The contested area spans roughly 1.5 to 1.6 million acres of coastal plain, figures vary by reporting, and the 2017 Tax Cuts and Jobs Act directed the Interior Department to hold at least two lease sales of at least 400,000 acres each. The Trump administration held a lease sale on Jan. 6, 2021 and issued leases to the Alaska Industrial Development and Export Authority. Interior finalized a 2024 plan offering fewer acres for lease and held a January 2025 sale that drew no bids, while plaintiffs say recent agency actions effectively readopted and reinstated prior leasing decisions.

AI-generated illustration
AI-generated illustration

For North Slope Borough residents, the litigation weighs competing stakes: potential revenue and jobs tied to development versus the Porcupine caribou herd’s calving grounds, subsistence harvests, and cultural survival for Gwich’in communities across Alaska and Canada. Jessica Girard of Fairbanks Climate Action Coalition captured political fallout in Alaska, saying, "I think we saw a spike in support for the refuge, specifically here in Alaska, when people began to realize that Murkowski did sell out her health-care vote simply to get her pet project, which is the Arctic refuge."

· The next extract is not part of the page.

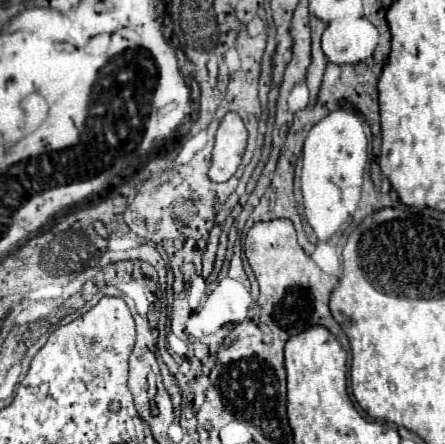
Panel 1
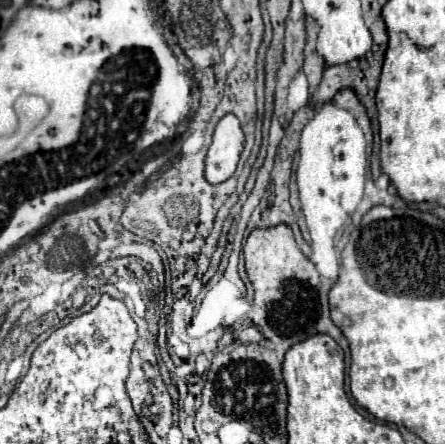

What happens next is procedural and consequential. The court must decide whether to reactivate paused dockets and set a schedule for renewed briefing. Federal law also places timing constraints on when a lease sale must occur, a factor plaintiffs highlighted. For residents of the North Slope Borough, the outcome will shape not only local economic debates but the future of a landscape central to subsistence lifeways and transboundary Indigenous stewardship.